En août, où l’activité touristique a été la plus forte, la baisse de passagers atteint malgré tout - 18,8 % par rapport à août 2019. Et le second confinement a fait de nouveau plonger le transport de passagers : "En novembre, l’aérien perd 69,7 % et le maritime 68,2 %", explique l’INSEE, pour qui l’impact du second confinement semble toutefois plus réduit que le premier.
La Corse est la région la plus impactée économiquement par la crise sanitaire
"Il se trouve que les activités liées au tourisme sont fragilisées, ce qui constitue la force de l’économie corse, et quand le tourisme est en difficulté, la Corse souffre", explique Sauveur Giannoni. L’ultra-dépendance de l’île au tourisme apparaît ainsi comme la raison principale de l’impact fort de la crise sanitaire en Corse, région la plus impactée économiquement par la crise sanitaire.
"La reprise des activités touristiques en saison estivale n’efface pas le préjudice causé par la crise sanitaire."
L’INSEE note que "la reprise des activités touristiques en saison estivale n’efface pas le préjudice causé par la crise sanitaire", et explique le Covid-19 a complètement balayé l’activité touristique de l’avant-saison : - 98 % de nuitées en avril 2020 par rapport à 2020 (!).
Et malgré un mois d’août presque normal, la reprise a été lente. Et les chiffres de juin et juillet n’ont pas été incroyables, alors que l’arrière saison a été marquée par le retour du Covid-19.

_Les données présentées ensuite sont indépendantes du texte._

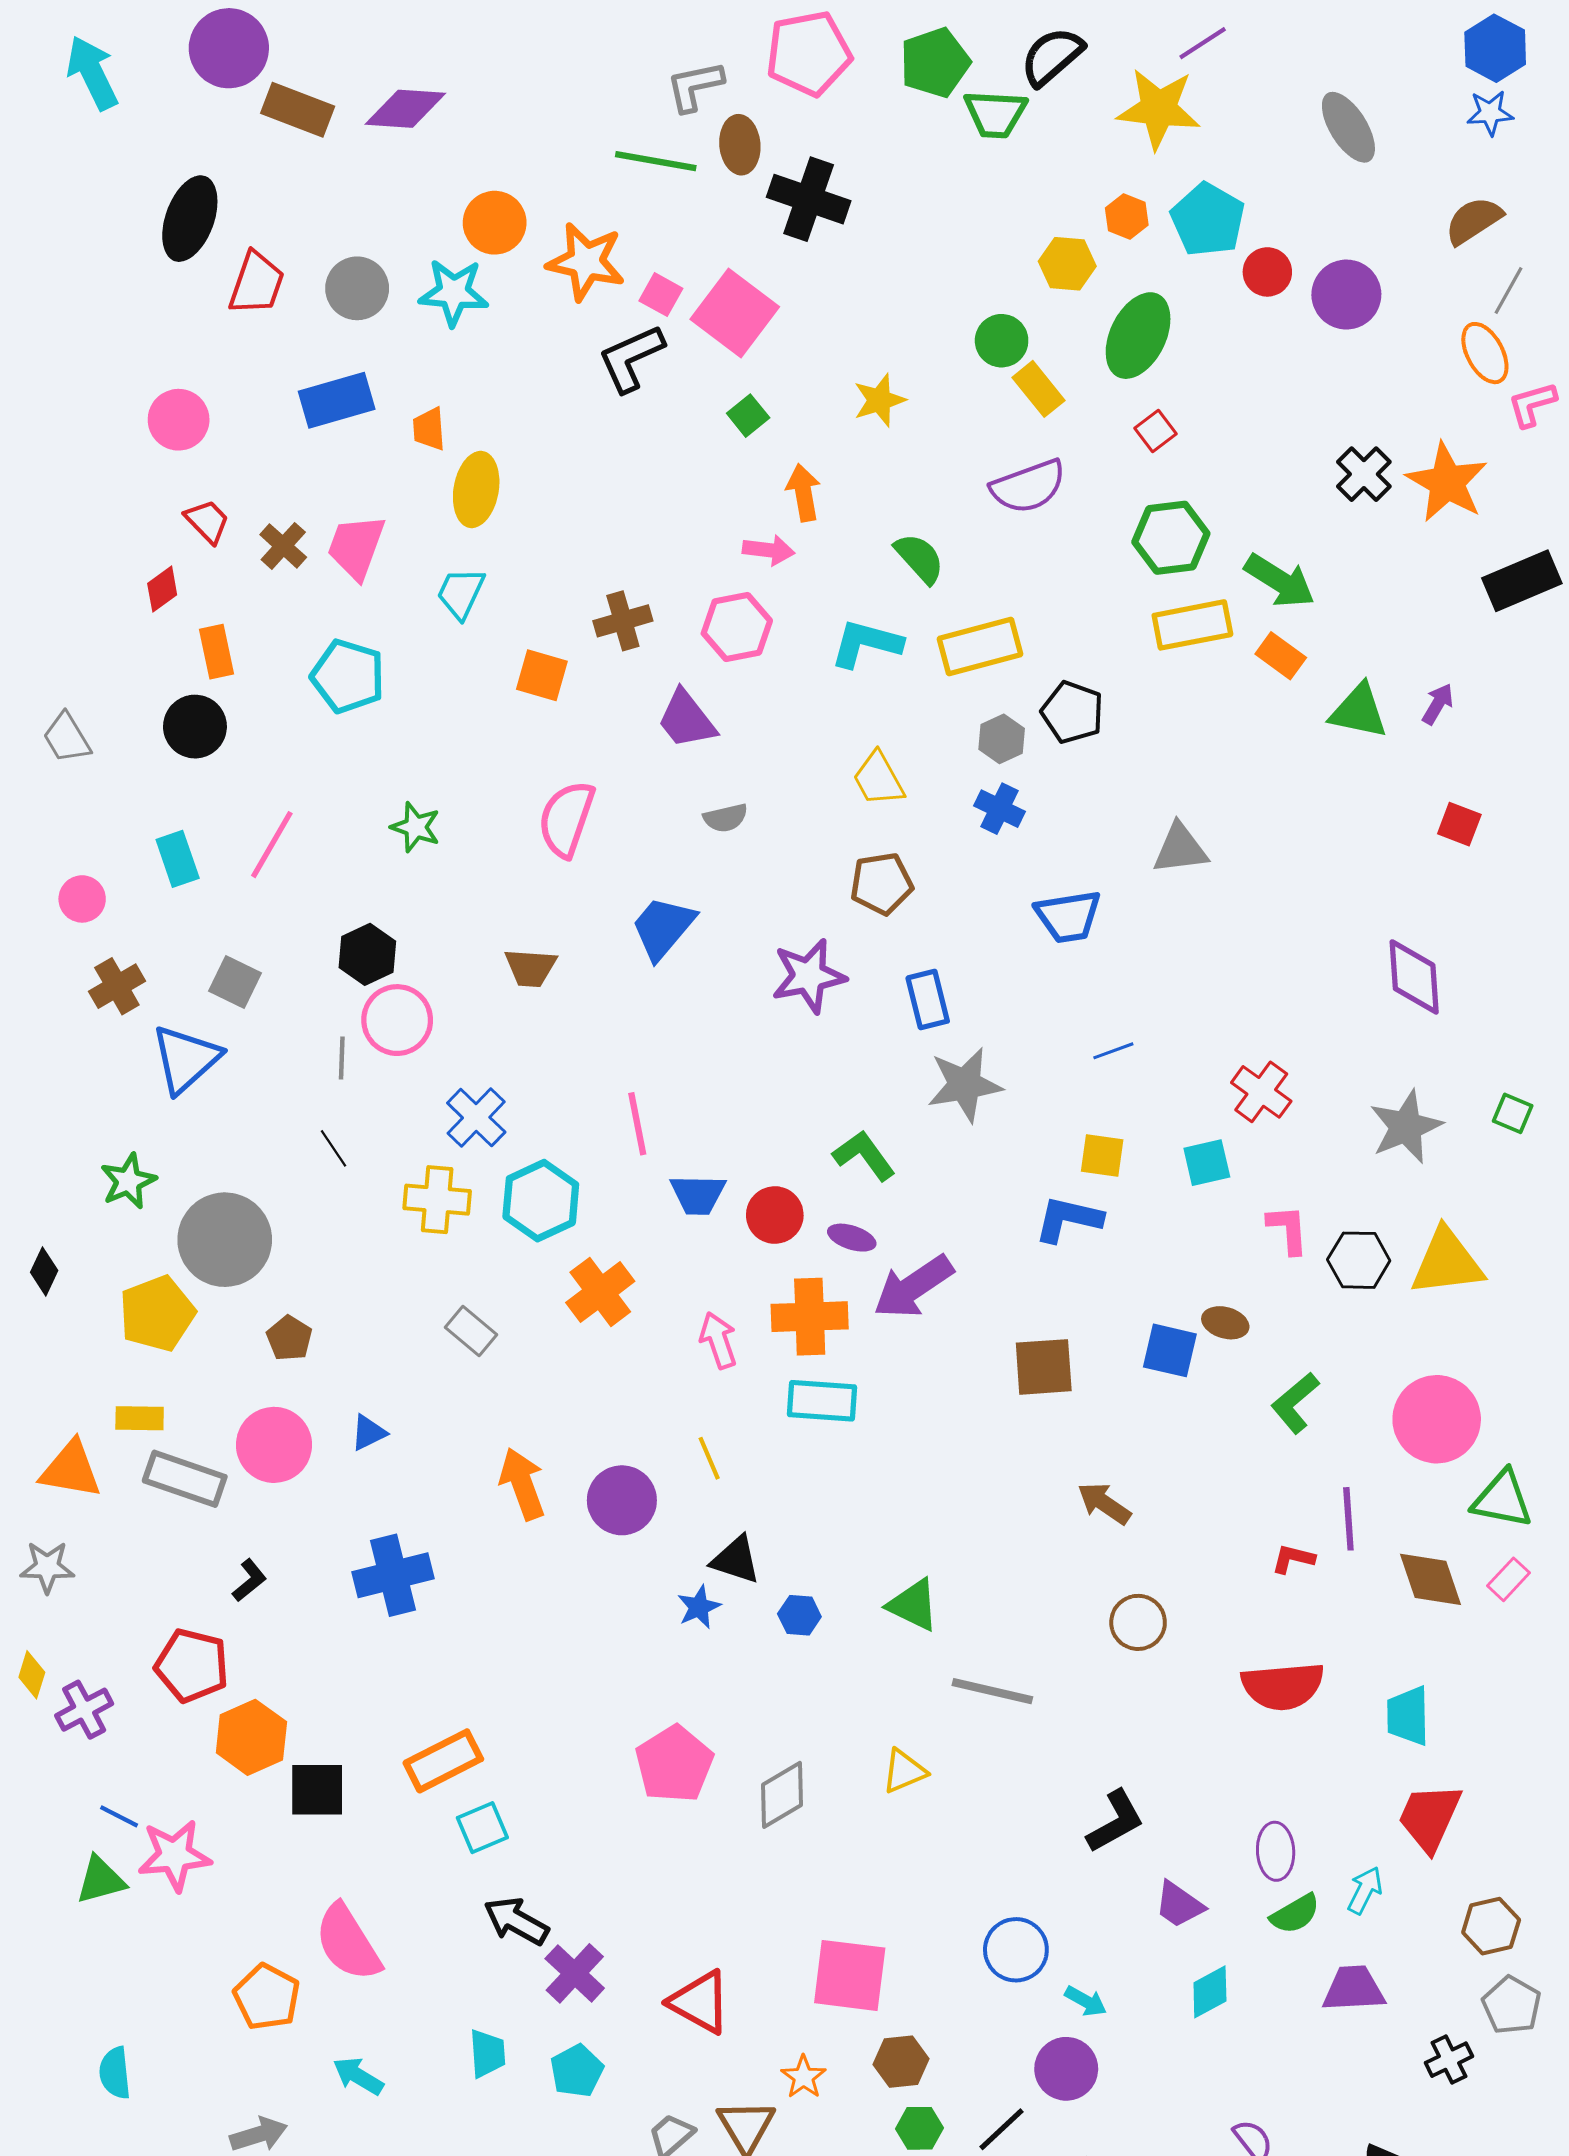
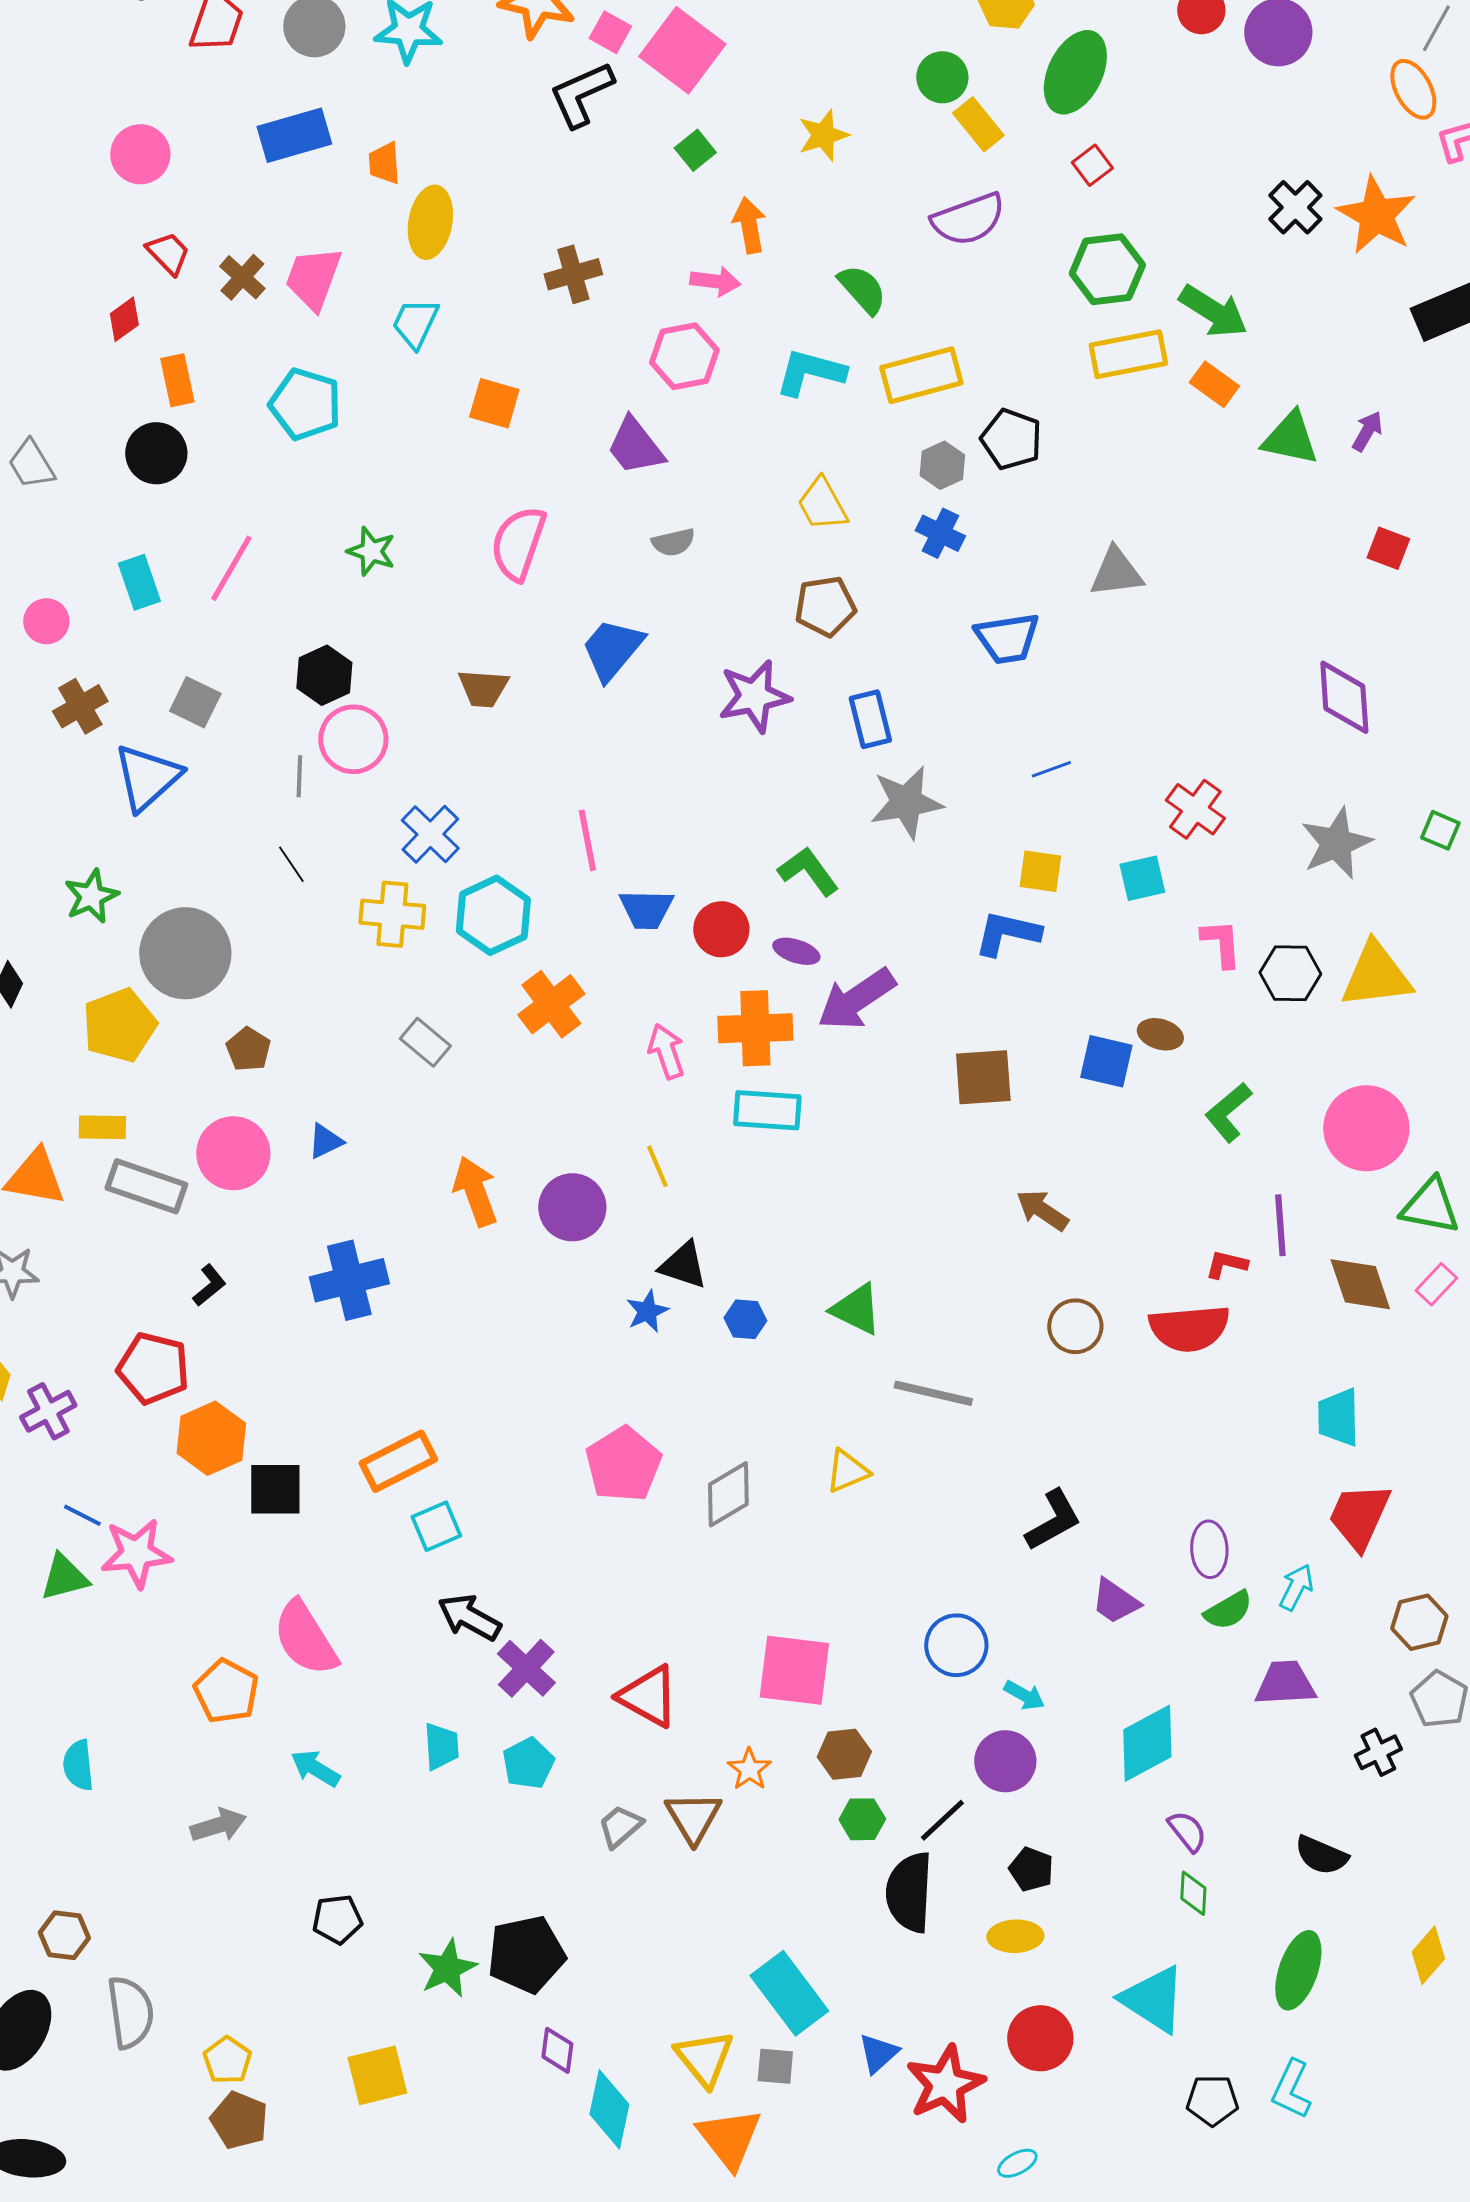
brown cross: (623, 621) -> (573, 274), moved
red semicircle: (1283, 1686) -> (1189, 1328), moved
cyan diamond: (1210, 1992) -> (1147, 1743), moved, size x1.5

Pour Sauveur Giannoni, la Corse a davantage subi la crise sanitaire à cause de la "moindre diversification de son tissu productif. On n’a pas énormément d’industries, et beaucoup de services", qui ont souffert des confinements. Et d’ajouter : "le phénomène d’insularité joue à plein régime en période de crise, notamment au travers du fret, où il y a eu un ralentissement très très fort."
Des bons chiffres au 3e trimestre 2020, et une seconde vague moins destructrice
"Cet espoir sur le troisième trimestre, il est lié à l’embellie saisonnière du tourisme, explique Sauveur Giannoni, qui n’est pas étonné par les bons chiffres du troisièmes trimestre. Même si la Corse est la plus impactée par la pandémie, il se trouve que malgré le ralentissement du tourisme, les chiffres sont bons au troisième trimestre."

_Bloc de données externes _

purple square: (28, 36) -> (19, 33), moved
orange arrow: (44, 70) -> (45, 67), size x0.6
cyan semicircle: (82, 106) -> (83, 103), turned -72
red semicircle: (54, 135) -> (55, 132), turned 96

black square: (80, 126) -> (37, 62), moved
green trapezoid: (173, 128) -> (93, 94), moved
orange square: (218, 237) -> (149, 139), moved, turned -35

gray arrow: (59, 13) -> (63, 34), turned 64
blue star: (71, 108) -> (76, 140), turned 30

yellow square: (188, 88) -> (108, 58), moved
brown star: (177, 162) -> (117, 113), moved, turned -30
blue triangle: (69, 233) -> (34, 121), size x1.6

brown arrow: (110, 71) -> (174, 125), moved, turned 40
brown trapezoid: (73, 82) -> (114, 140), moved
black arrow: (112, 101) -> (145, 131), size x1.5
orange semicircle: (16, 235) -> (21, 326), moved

La note conjoncturelle de l'INSEE
La seconde vague a également été moins destructrice pour la France, et l’explication se trouve forcément dans la différence d’approche entre le premier et le second confinement. "Les commerces n’ont pas fermé aussi longtemps, et la priorité était de maintenir l’activité économique", juge Sauveur Giannoni.

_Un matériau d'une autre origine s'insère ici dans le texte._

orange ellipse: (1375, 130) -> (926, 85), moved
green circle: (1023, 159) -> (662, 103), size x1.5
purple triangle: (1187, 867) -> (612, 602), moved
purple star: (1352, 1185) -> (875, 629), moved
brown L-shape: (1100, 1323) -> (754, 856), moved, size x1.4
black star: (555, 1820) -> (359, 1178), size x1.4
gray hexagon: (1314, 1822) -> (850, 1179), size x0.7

Peut-on déjà tirer des leçons de l’année 2020 ?
"Il est évident que la forte dépendance à l’activité touristique va fragiliser notre économie. À long terme, il est souhaitable que l’économie puisse se diversifier, mais ça ne veut pas dire qu’il faut considérer le tourisme comme un problème", avance le maître de conférences en économie Sauveur Giannoni, pour qui la solution se trouve dans le "chemin de la diversification".
"La plupart des entreprises de Corse et de France sont sous perfusion étatique. Le vrai test, ce sera le moment où toutes ces aides vont s’arrêter, et là il peut y avoir un vrai choc."
Et avant de tirer quelconque leçon, encore faudrait-il pouvoir constater les conséquences complètes d’une crise qui dure. "Pour l’instant, on voit des défaillances d’entreprise très limitées, mais en réalité c’est en trompe-l'oeil, juge Sauveur Giannoni. La plupart des entreprises de Corse et de France sont sous perfusion étatique. Le vrai test, ce sera le moment où toutes ces aides vont s’arrêter, et là il peut y avoir un vrai choc."